* [EXCERPTED TEXT]:

▼

But if you asked people outside the French-speaking world who Hallyday was, most would greet you with a blank stare. So why the singer’s death has sparked such an emotional outpouring in France.
Why did France love his music?
The man who everyone called Johnny brought American-style rock ‘n’ roll to conservative post-war France, releasing his first record in 1960 and going on to sell 110 million. He acted as a French-American cultural translator, copying Presley’s quiff and leather trousers while belting out French versions of songs like « House of the Rising Sun ». More than a quarter of all his recordings were adaptations of English-language songs.
He also moved with the times — veering over the years from rock to prog and blues — and was almost a caricature of a rock star, complete with the drug problems and tumultuous love life.
Hallyday may be best loved by the baby-boomers who came of age with him, and his power ballads were sometimes mocked as outdated.
But even though he had long since gone from being a heartthrob to a grandfatherly figure, even the young can still sing along to his biggest hits.
Is it just about the songs?
No. For many of those mourning, it’s more about what he symbolised.
Like Elvis and the Beatles, Hallyday shot to fame in the 1960s as a symbol of youthful rebellion in a society that was shaking off the war and learning to loosen up. And he was simply around for so long — both on the stage and on the front covers of gossip magazines, having wed four women, one of them twice — that for many it feels like the end of an era.

▲

* [STORED DATA]:
▼

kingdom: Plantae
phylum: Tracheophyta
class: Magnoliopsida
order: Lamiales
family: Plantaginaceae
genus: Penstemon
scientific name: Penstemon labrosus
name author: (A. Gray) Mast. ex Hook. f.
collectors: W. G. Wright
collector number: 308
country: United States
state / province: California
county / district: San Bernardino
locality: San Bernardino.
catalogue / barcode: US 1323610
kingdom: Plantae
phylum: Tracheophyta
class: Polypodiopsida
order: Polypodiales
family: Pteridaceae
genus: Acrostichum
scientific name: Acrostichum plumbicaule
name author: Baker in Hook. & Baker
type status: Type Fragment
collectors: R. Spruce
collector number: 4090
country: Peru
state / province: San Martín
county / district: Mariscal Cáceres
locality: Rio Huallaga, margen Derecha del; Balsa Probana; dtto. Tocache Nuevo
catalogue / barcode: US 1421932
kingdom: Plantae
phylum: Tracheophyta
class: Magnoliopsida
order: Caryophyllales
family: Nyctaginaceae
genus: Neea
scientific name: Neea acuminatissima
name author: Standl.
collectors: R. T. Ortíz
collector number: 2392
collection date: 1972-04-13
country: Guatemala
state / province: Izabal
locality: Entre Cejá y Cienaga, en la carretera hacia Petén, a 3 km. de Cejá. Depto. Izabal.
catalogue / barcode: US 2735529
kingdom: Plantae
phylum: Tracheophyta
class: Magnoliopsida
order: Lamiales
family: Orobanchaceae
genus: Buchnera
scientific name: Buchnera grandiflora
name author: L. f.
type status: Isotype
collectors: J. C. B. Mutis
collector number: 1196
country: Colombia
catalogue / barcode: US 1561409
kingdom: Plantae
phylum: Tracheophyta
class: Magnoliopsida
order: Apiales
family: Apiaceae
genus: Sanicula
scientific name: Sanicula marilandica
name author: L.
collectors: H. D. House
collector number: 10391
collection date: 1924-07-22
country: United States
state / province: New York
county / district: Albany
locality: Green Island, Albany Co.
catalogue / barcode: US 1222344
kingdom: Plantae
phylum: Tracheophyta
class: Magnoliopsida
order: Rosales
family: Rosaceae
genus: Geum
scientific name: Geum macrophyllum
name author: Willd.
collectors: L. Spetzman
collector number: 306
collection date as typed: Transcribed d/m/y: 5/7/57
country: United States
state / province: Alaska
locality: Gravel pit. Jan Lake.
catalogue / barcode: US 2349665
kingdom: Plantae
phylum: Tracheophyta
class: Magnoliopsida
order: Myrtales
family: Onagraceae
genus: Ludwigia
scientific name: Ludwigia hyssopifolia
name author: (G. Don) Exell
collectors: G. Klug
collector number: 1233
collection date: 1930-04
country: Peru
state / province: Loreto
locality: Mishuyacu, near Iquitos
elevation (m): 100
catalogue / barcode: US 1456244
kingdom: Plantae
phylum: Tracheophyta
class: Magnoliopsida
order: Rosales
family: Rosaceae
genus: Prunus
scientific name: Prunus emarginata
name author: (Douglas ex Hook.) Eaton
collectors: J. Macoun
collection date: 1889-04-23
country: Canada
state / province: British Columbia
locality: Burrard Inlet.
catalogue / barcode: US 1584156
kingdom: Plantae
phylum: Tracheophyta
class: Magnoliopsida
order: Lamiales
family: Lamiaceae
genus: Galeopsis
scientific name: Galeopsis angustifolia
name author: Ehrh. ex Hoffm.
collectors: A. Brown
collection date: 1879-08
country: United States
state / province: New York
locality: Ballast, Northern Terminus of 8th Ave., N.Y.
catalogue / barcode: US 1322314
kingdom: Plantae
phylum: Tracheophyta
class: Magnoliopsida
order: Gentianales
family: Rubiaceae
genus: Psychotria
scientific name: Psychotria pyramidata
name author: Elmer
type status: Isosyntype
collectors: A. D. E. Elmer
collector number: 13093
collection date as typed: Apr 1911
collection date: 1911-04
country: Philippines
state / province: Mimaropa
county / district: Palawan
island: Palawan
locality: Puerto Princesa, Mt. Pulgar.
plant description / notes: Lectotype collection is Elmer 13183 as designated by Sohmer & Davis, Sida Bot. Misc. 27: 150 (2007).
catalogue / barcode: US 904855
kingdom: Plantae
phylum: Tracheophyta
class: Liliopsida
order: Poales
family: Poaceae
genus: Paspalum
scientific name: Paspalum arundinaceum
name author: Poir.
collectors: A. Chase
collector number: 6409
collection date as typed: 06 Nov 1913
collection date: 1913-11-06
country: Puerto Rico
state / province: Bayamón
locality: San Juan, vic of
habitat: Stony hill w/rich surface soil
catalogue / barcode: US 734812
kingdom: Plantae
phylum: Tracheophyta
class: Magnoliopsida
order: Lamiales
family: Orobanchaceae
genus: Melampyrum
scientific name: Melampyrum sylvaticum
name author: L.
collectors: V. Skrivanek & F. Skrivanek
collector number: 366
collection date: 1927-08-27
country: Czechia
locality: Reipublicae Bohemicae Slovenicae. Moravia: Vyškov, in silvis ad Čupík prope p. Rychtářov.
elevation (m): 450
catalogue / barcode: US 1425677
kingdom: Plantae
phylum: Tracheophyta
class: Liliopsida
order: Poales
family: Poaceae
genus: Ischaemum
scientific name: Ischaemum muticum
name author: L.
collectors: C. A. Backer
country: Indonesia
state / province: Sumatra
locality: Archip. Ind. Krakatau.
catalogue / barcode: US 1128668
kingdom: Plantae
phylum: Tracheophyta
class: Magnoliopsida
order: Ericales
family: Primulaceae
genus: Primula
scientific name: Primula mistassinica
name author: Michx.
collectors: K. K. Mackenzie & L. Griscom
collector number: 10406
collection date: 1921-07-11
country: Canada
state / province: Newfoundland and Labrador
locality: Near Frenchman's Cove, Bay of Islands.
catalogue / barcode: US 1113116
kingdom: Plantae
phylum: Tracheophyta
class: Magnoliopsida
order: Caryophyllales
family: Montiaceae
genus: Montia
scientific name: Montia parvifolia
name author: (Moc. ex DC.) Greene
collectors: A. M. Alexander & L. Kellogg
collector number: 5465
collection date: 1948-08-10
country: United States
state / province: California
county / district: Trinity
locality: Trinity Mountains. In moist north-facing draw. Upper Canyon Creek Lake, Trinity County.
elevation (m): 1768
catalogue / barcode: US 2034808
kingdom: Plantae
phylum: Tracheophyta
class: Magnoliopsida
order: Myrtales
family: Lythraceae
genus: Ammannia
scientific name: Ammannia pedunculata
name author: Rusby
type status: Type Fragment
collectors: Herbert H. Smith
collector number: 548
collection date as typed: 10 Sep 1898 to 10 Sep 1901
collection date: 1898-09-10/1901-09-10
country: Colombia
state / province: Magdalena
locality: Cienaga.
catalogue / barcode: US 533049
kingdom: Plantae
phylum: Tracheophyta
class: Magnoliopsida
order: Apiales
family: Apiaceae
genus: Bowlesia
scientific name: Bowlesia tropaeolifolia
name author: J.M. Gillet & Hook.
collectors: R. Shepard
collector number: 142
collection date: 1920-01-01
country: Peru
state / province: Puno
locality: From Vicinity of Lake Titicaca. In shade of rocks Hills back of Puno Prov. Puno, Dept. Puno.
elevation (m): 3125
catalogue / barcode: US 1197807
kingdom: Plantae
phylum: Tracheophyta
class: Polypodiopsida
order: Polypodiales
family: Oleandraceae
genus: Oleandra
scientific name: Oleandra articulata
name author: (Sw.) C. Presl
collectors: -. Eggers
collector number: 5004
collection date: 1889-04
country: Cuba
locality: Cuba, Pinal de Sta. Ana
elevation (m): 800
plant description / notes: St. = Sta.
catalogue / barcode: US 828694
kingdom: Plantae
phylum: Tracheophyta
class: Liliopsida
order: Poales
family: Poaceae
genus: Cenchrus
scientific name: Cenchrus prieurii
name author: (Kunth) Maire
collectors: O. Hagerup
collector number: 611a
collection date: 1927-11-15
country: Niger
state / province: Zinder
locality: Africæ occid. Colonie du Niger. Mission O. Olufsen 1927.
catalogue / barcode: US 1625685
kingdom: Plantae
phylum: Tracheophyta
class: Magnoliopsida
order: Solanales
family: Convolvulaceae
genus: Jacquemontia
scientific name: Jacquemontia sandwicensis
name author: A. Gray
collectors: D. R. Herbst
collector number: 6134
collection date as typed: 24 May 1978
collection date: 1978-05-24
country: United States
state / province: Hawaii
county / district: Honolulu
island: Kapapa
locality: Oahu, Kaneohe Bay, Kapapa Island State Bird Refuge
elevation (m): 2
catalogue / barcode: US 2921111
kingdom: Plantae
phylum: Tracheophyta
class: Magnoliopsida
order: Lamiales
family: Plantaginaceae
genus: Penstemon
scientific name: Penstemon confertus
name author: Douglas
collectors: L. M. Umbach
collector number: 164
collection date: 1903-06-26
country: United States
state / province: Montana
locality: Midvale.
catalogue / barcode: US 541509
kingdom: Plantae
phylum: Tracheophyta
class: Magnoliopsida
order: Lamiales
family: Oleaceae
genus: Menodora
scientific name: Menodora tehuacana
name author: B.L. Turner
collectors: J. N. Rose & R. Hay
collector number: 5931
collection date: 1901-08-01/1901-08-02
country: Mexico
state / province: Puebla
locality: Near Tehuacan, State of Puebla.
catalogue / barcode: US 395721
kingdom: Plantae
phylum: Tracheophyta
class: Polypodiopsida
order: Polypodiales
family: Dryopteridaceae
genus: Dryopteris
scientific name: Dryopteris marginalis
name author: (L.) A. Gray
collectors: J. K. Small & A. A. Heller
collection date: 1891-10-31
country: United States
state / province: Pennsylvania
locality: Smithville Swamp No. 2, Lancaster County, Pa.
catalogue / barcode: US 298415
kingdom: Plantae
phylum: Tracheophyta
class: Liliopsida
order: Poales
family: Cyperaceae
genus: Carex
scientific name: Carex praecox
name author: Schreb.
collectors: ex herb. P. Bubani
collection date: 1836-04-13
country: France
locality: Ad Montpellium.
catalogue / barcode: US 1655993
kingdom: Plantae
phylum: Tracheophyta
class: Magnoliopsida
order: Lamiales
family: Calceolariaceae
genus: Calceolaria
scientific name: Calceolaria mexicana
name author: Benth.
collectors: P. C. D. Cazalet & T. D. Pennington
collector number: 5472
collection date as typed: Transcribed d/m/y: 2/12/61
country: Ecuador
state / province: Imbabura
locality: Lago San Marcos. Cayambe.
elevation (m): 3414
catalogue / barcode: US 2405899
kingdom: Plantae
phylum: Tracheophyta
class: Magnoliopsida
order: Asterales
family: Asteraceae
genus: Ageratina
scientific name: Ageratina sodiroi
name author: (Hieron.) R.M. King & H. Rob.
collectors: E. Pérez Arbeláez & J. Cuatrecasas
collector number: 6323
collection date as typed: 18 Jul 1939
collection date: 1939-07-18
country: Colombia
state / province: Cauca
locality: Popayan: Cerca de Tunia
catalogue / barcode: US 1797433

▲

* [SET PROBLEM 1]:
Answer these from the passage on Hallyday:
(a) In what year did he release his first record?
(b) What share of his recordings were adaptations of English-language songs?
(c) How many women did he wed?
* [SET PROBLEM 2]:
Output the part of the passage on Hallyday that opens with the words containing "Why did France" and closes with "mocked as outdated.".
* [SET PROBLEM 3]:
Go on with the passage on Hallyday from the point at which it stops.

* [FINAL ANSWER 1]:
(a) 1960
(b) More than a quarter
(c) Four, one of them twice

* [FINAL ANSWER 2]:
Why did France love his music?
The man who everyone called Johnny brought American-style rock ‘n’ roll to conservative post-war France, releasing his first record in 1960 and going on to sell 110 million. He acted as a French-American cultural translator, copying Presley’s quiff and leather trousers while belting out French versions of songs like « House of the Rising Sun ». More than a quarter of all his recordings were adaptations of English-language songs.
He also moved with the times — veering over the years from rock to prog and blues — and was almost a caricature of a rock star, complete with the drug problems and tumultuous love life.
Hallyday may be best loved by the baby-boomers who came of age with him, and his power ballads were sometimes mocked as outdated.

* [FINAL ANSWER 3]:
For others, Johnny provided markers in their lives from listening to his songs as children in the car on family holidays or attending his concerts as adults. Hallyday’s trademark was astonishing stage-shows – in over 50 tours he played to more than 28 million people — where his hip-swinging stunts inevitably involved bursts of flames, plumes of smoke or arriving on stage after being winched down from a helicopter high above the stadium. So famous was he in France that Jimi Hendrix once played as his support act. His last great free concert, on Bastille Day 2009, at the foot of the Eiffel Tower, drew a live audience of between 800,000 and 1 million people.
« If the artistic quality of his work remains a matter of debate, his ability to capture the contradictions of French society is obvious, » sociologist Jean-Luc Fabiani wrote in Le Monde. « His songs capture vulnerability and indecision, strokes of bad luck, and a capacity for resilience. »
Is he really universally beloved?
It would be an exaggeration to say the entire nation is in mourning — many young music fans in particular met his passing with indifference.
Hallyday also unleashed a political storm in 2006 for his decision to move into tax exile in Switzerland.
Hallyday was often mocked as an air-headed rocker yet he protested that he was smarter than people thought — he was capable of delivering searing and acclaimed film performances, and once acted for the auteur-director Jean-Luc Godard.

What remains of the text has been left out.